The paper tackles the problem of aspect-based summarization by addressing token limits and hallucination in large language models, proposing a framework that uses embedding-driven retrieval to identify relevant text segments, which achieves superior performance on benchmark datasets.
Aspect-based summarization aims to generate summaries tailored to specific aspects, addressing the resource constraints and limited generalizability of traditional summarization approaches. Recently, large language models have shown promise in this task without the need for training. However, they rely excessively on prompt engineering and face token limits and hallucination challenges, especially with in-context learning. To address these challenges, in this paper, we propose a novel framework for aspect-based summarization: Self-Aspect Retrieval Enhanced Summary Generation.

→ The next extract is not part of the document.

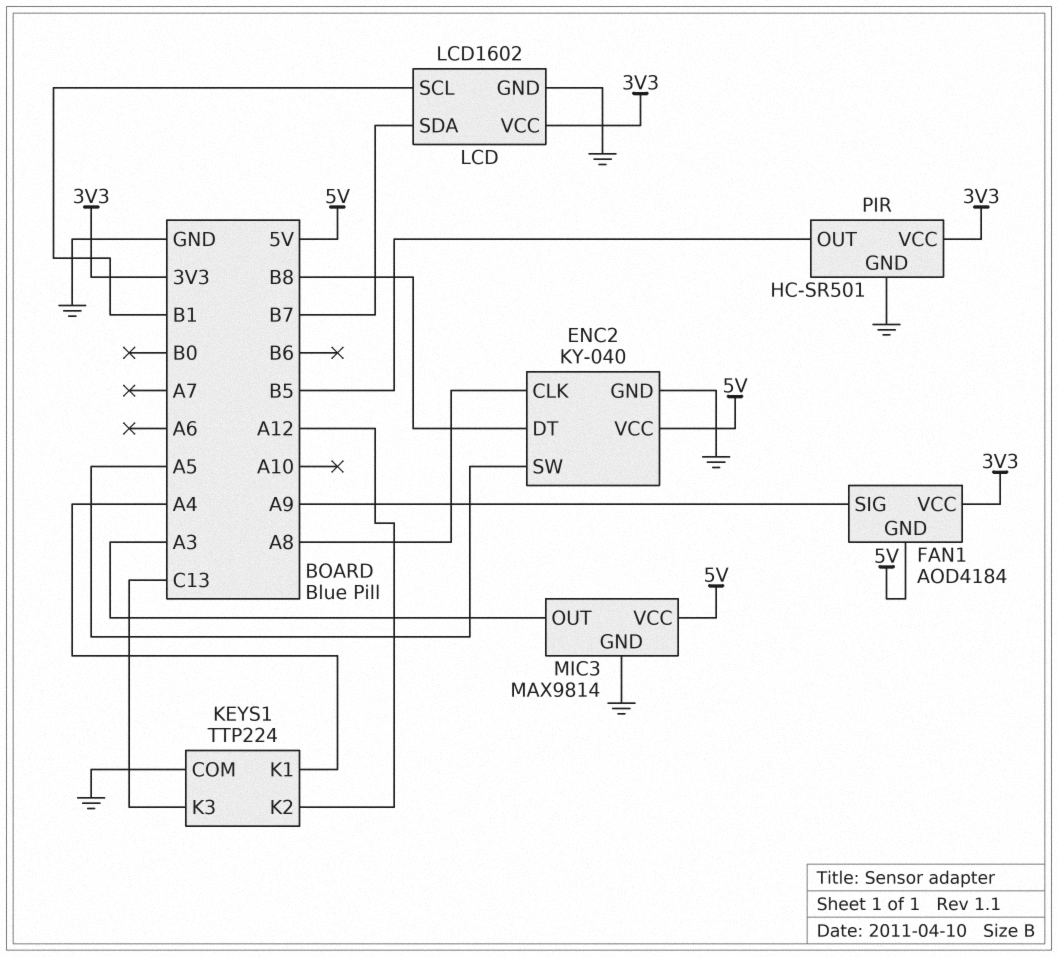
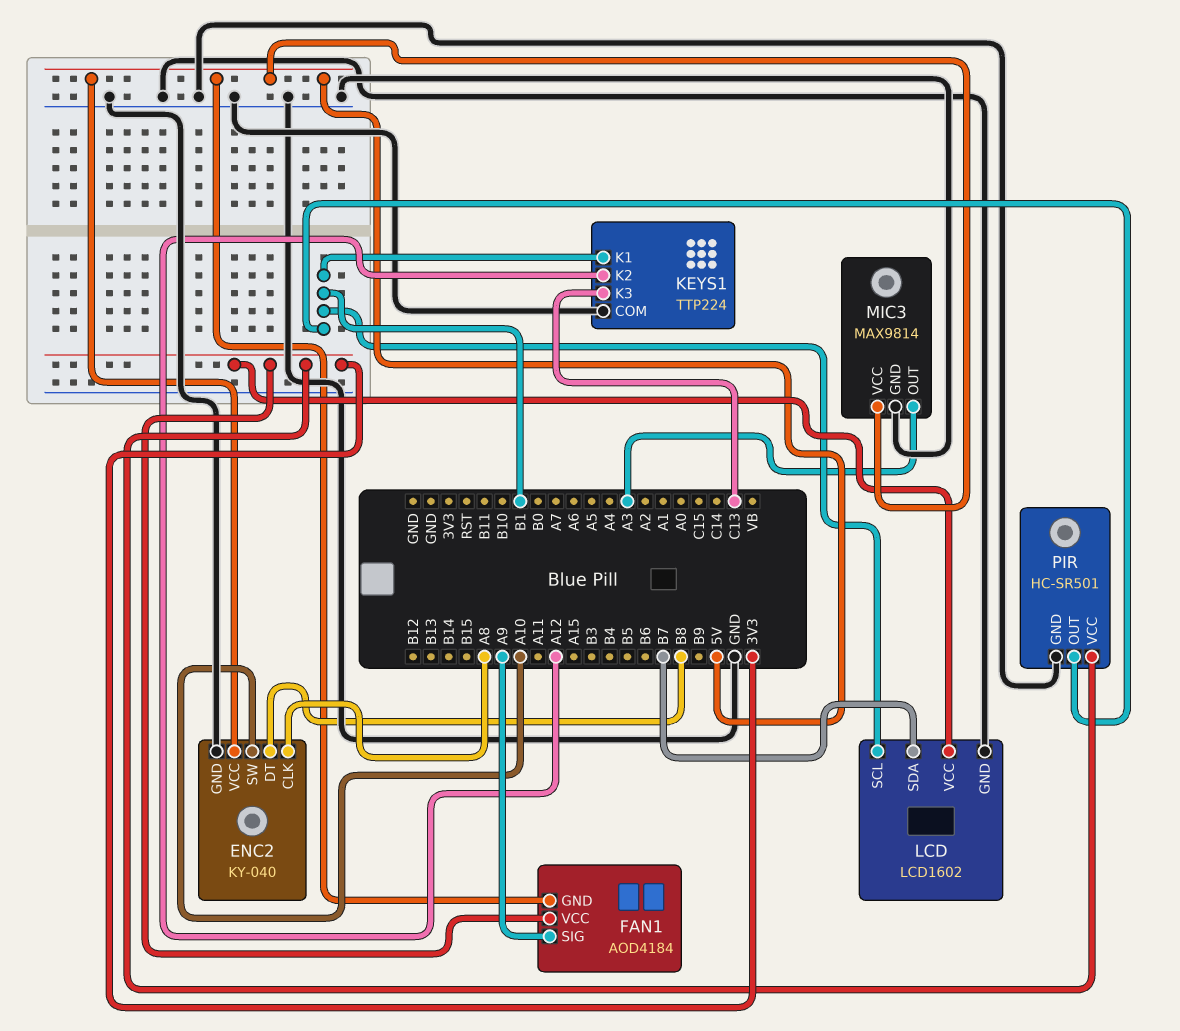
ENC2 pin SW: A5 -> A10
KEYS1 pin K1: A4 -> B1
PIR pin OUT: B5 -> B1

Rather than relying solely on in-context learning, given an aspect, we employ an embedding-driven retrieval mechanism to identify its relevant text segments. This approach extracts the pertinent content while avoiding unnecessary details, thereby mitigating the challenge of token limits. Moreover, our framework optimizes token usage by deleting unrelated parts of the text and ensuring that the model generates output strictly based on the given aspect. With extensive experiments on benchmark datasets, we demonstrate that our framework not only achieves superior performance but also effectively mitigates the token limitation problem.